The D.C. Council’s committee on school safety and truancy found in a report released Thursday that domestic problems and safety concerns both during commutes and at school cause truancy. The closing of some area schools has led to longer, more complicated commutes for the 20,000 who use Metro to get to school, Metro Transit Police Chief Michael Taborn said. Students now cross paths with rivals, leading to theft, violence and hostility, so they often choose to skip school rather than deal with the unsafe daily transit.

Schools have staggered their start and end times to combat the problem, but students continue to have problems in commuting safely, if they are able to afford to the commute at all.

While the city subsidizes most of D.C. students’ rides on Metro, the committee recommended that the city pick up the entire tab

for students below the poverty line — but it is uncertain if the cash-strapped city can afford such a measure.

D.C. Public Schools also is pushing to end the mental health and family abuse problems that cause truancy, but need funds to push forth recommendations.
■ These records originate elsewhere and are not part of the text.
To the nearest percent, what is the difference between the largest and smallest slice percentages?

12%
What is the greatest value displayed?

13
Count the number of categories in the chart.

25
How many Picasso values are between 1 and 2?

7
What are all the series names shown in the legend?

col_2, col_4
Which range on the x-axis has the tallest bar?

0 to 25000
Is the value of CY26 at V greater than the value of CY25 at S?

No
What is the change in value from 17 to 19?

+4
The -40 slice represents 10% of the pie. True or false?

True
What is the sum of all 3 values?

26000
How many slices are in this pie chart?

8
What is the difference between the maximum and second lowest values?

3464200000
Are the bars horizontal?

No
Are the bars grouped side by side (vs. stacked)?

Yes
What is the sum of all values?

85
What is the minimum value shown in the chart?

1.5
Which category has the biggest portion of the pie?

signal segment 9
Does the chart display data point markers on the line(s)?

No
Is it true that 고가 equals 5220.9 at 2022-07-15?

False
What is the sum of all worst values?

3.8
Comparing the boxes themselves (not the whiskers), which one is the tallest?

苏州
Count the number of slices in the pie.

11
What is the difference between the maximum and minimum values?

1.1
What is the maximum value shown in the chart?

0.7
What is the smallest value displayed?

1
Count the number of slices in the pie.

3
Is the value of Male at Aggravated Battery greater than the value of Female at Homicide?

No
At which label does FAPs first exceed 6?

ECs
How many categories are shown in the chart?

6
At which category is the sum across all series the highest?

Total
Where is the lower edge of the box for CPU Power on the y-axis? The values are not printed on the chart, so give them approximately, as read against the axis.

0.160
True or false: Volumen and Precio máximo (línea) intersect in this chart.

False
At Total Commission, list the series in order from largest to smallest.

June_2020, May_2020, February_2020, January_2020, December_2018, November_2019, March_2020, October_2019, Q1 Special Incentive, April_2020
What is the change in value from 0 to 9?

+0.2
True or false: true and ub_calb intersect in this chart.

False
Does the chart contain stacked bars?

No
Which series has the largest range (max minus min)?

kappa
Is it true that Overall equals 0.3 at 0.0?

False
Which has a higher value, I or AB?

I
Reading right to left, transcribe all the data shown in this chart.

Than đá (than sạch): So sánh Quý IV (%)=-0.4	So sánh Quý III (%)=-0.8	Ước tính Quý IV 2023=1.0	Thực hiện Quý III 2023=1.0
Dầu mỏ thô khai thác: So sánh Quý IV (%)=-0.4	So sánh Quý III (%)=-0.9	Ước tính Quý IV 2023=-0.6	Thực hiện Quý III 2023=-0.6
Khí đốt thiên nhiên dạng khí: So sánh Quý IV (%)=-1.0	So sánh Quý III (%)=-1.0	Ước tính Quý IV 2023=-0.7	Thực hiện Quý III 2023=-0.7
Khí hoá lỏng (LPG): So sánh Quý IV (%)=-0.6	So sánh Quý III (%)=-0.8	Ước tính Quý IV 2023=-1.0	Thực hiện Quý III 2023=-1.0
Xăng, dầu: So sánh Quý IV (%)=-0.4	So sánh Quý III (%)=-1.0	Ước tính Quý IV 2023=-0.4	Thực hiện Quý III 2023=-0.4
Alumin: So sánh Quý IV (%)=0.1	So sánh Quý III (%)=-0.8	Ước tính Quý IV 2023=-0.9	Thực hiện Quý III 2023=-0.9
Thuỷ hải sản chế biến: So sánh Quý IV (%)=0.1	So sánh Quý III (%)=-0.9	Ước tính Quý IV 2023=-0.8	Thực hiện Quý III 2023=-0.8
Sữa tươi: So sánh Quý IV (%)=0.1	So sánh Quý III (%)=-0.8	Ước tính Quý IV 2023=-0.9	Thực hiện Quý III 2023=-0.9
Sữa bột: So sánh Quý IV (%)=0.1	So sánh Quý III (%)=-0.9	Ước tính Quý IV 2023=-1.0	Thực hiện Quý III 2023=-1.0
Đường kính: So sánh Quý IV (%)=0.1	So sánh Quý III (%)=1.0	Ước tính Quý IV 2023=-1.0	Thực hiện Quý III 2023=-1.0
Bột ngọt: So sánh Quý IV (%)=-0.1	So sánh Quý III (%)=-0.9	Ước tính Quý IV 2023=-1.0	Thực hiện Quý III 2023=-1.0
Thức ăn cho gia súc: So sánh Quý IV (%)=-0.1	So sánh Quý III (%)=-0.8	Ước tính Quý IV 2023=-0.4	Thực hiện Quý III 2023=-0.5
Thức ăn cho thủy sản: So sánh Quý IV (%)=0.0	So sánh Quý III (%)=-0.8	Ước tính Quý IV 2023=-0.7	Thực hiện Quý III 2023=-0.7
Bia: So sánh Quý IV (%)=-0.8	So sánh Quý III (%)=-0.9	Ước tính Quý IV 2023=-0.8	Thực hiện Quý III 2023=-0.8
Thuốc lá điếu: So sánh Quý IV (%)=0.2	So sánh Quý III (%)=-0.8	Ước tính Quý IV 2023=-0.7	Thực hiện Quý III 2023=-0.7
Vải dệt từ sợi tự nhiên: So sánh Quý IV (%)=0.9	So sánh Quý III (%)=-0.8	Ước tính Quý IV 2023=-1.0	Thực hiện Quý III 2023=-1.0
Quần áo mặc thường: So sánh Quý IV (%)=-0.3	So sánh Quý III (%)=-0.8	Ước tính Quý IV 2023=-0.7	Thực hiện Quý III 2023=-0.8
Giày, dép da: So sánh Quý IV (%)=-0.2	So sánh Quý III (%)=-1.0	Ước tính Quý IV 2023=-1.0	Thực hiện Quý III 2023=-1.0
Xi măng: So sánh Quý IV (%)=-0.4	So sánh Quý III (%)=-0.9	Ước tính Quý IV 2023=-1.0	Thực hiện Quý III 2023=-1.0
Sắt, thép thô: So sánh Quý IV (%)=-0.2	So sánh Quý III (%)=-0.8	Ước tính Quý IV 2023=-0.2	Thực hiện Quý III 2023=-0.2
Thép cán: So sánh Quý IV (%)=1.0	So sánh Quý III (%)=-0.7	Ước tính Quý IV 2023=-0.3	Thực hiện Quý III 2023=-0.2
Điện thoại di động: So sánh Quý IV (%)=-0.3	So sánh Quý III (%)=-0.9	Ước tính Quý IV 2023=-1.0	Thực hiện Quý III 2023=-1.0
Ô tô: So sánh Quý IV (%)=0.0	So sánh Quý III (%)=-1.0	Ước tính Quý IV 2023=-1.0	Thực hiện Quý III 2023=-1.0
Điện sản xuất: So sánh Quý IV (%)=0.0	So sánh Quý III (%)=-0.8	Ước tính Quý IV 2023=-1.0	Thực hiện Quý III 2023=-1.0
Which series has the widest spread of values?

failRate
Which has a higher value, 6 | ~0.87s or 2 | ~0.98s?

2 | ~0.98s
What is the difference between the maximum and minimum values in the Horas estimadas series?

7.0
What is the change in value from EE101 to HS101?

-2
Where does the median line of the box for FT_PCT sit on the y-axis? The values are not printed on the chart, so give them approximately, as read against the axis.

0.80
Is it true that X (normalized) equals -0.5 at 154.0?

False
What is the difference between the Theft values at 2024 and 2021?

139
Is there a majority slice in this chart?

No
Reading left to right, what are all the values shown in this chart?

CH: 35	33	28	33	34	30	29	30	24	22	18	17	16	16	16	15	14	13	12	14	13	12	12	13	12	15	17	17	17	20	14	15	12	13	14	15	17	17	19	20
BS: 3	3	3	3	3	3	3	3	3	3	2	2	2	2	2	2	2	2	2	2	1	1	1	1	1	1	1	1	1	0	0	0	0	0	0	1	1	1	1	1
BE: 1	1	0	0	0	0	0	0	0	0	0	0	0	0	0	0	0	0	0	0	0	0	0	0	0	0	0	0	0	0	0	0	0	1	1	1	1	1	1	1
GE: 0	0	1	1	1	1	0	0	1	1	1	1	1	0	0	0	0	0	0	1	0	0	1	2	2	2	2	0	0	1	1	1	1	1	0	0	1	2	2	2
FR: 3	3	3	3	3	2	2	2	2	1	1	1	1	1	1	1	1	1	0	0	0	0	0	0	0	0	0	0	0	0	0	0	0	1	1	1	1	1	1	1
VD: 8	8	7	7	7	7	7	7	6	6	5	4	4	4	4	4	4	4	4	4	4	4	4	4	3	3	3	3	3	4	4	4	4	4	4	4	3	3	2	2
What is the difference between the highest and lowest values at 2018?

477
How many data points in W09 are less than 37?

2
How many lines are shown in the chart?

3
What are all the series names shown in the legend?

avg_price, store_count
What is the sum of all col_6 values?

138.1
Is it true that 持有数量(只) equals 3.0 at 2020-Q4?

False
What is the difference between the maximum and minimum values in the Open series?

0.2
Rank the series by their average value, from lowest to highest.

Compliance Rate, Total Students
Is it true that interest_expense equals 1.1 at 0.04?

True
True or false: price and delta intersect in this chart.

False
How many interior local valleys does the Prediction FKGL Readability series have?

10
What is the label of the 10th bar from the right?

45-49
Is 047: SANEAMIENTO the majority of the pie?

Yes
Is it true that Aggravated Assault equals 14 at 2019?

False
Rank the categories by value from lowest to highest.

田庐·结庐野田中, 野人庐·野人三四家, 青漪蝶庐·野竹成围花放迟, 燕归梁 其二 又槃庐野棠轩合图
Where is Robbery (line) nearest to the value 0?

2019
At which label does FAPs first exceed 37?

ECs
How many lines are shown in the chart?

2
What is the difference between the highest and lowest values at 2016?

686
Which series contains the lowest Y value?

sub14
The city’s Families Together Amendment Act was signed last year but sits stagnant because it can’t get the $750,000 it needs over four years to implement a program to target truancy. If funded, the service would help deal with investigations of domestic abuse.

“This goes straight to the cause of truancy and gives the D.C. government the tools to fix and solve the root cause,” said Judith Sandalow, executive director of the Children’s Law Center, a Washington advocacy organization.

But that is just a drop in the bucket compared with $3 million in proposed cuts to the Department of Mental Health and $2.5 million from the Child and Family Services Agency — funds that are critical to stopping truancy, Sandalow said.

On average, a high school dropout will cost taxpayers in his lifetime $292,000 in lower tax revenues, public assistance benefits, and imposed incarceration costs relative to a high school graduate.

“We need to think about some of the other challenges created by truancy,” said committee Chairman Sekou Biddle, D-at large. “We may already be funding the intervention of truancy problems, so let’s move those funds to address the problem on the front end.”